Busqué un vestido negro de cóctel porque pese a las circunstancias, no dejaba de ser una fiesta. En mi ultima conferencia había estrenado unos tacones de infarto que aún conservaban el brillo del último lustrado.
Habían pasado años de la última vez, y siempre le había gustado mis piernas.
Tenía que ir a ese funeral.
Una redecilla negra que cubra un poco mis ojos brillantes y nada más.
Llegué a la iglesia y no me sorprendió verlas. A todas ellas. Unas más emocionadas que otras, unas más envejecidas que otras, más solas que otras. Pero todas ellas, presentes.
Era increíble la sensación de calor que se respiraba en la sala, un aire casi mundano y pasional.

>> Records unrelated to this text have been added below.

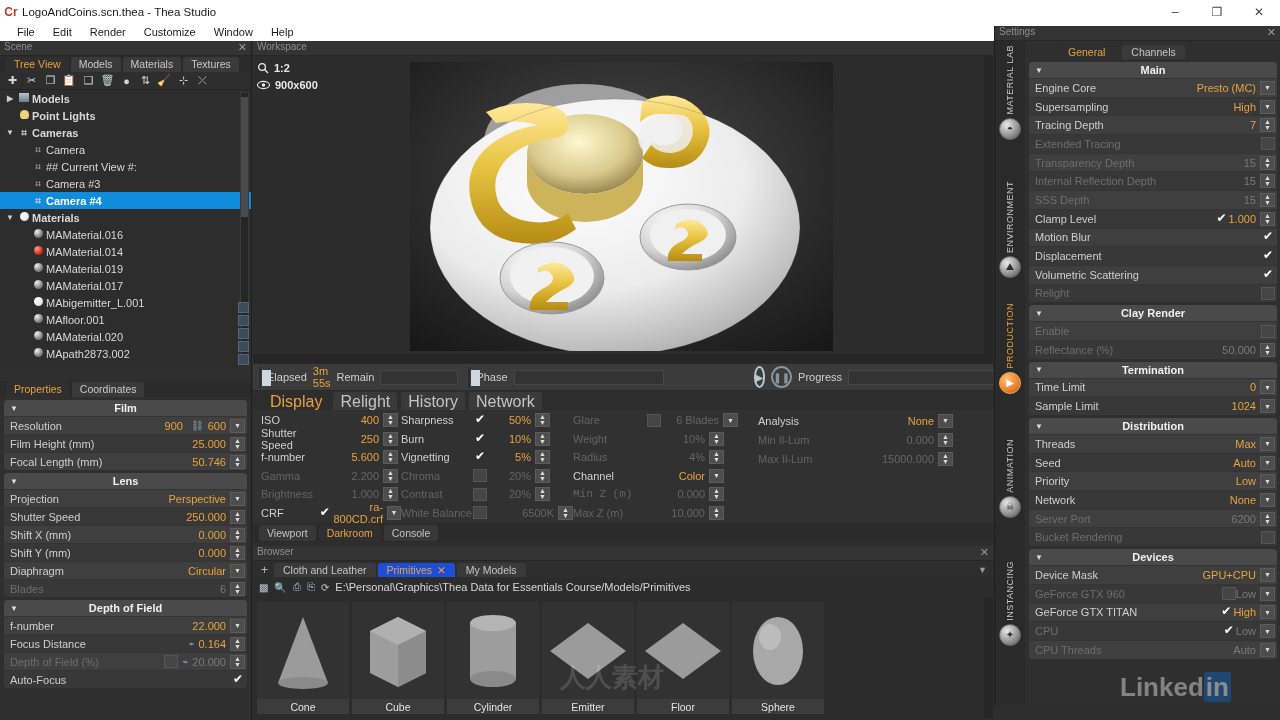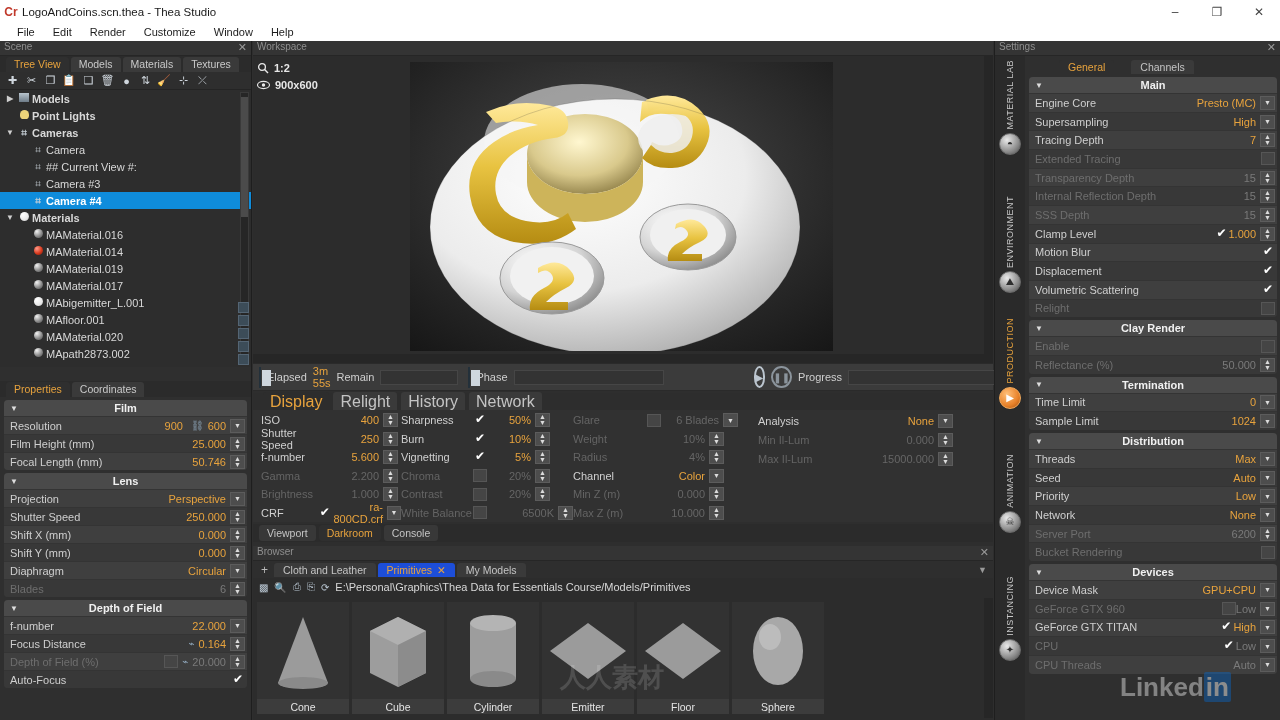--- a/index.html
+++ b/index.html
@@ -169,7 +169,7 @@
   .br-scroll { position: absolute; right: 0; top: 52px; width: 9px; height: 120px; background: #262626; }
 
   
-  .settings { position: absolute; left: 994px; top: 41px; width: 286px; height: 679px;
+  .settings { position: absolute; left: 994px; top: 26px; width: 286px; height: 679px;
               background: #2f2f2f; border-left: 1px solid #1e1e1e; }
   .vtabstrip { position: absolute; left: 0; top: 15px; width: 30px; height: 664px; background: #2a2a2a; }
   .vtab { position: absolute; left: 0; width: 30px; display: flex; flex-direction: column;

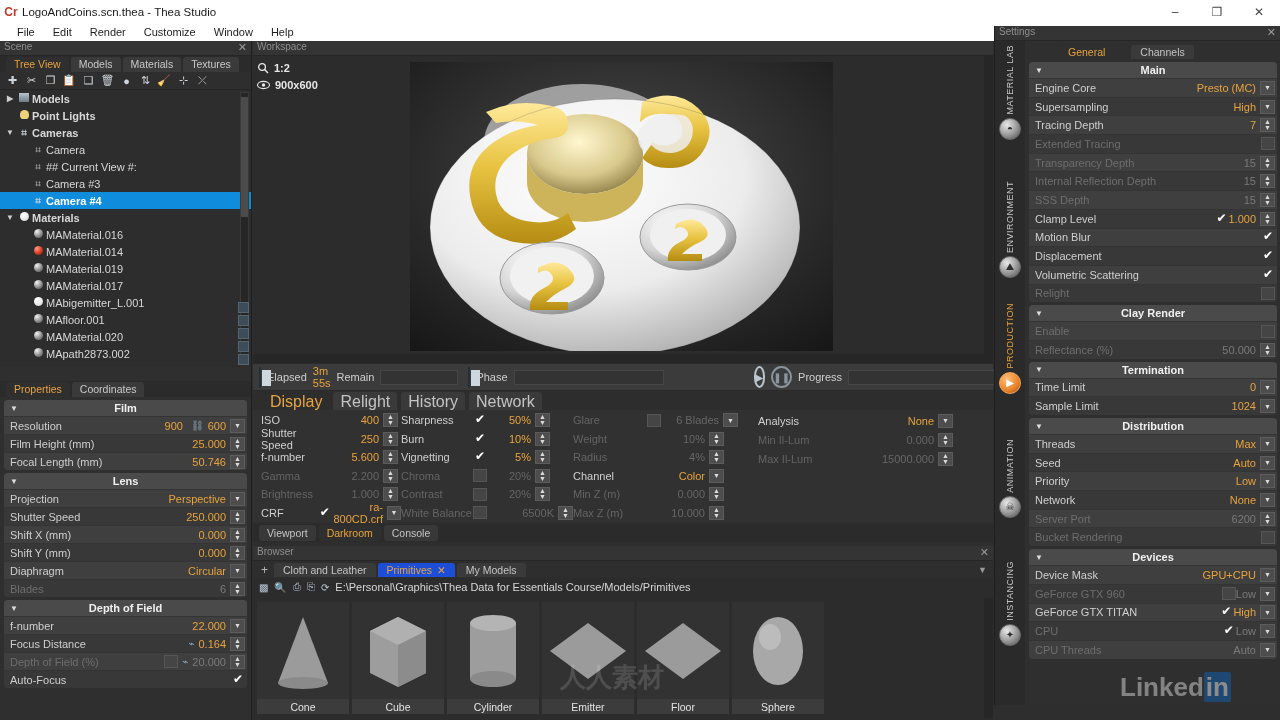--- a/index.html
+++ b/index.html
@@ -184,7 +184,7 @@
   .vtab.active .vico { background: radial-gradient(circle at 35% 30%, #ffc07a, #e8822a 60%, #a24d0c);
                        border-color: #f0a champ; border-color:#f0a85a; color:#fff; }
   .st-body { position: absolute; left: 30px; top: 15px; width: 256px; height: 664px; }
-  .st-tabs { height: 18px; display: flex; align-items: flex-end; gap: 17px; padding-left: 34px; }
+  .st-tabs { height: 18px; display: flex; align-items: flex-end; gap: 8px; padding-left: 34px; }
   .st-tabs .tab { font-size: 10.5px; padding: 1px 9px; color: #c4c4c4; background: #3a3a3a;
                   border-radius: 3px 3px 0 0; }
   .st-tabs .tab.active { color: #e8a33d; background: #2f2f2f; }

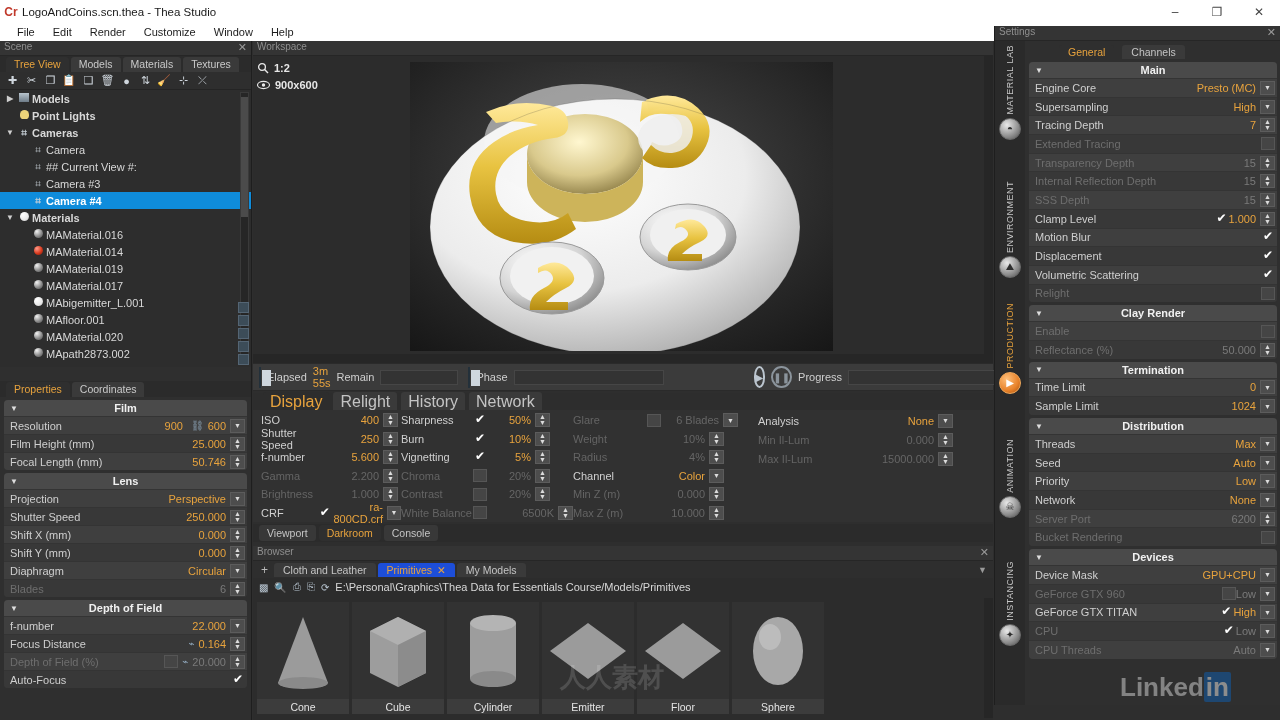--- a/index.html
+++ b/index.html
@@ -706,7 +706,7 @@
           <div class="ddl">▼</div>
         </div>
         <div class="drrow">
-          <span class="dl dim" style="width: 74px;">Min Z (m)</span>
+          <span class="dl dim" style="width: 74px; font-family: Liberation Mono, monospace;">Min Z (m)</span>
           <span class="dv dim" style="width: 62px; padding-right: 4px;">0.000</span>
           <div class="spin">
             <div style="line-height:6px">▲</div>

Cuántos deseos estaban encarnados en esos bancos, en esos vestidos, en los escotes.
Era un funeral.
Miré de reojo y observé que todas ellas se abanicaban de alguna manera. Mis piernas empezaban a sudar y mi sexo a palpitar, pero no existía nada más que la presencia del muerto, la mezcla de perfumes importados, vestidos caros y tacones.
El escenario se transformó en una especie de histeria contenida, una mirada arrebatadora de pieles, pezones excitados y bocas entreabiertas. Todas estábamos allí.
Pese a todo, no dejaba de ser una fiesta. No todos los días muere un Amante.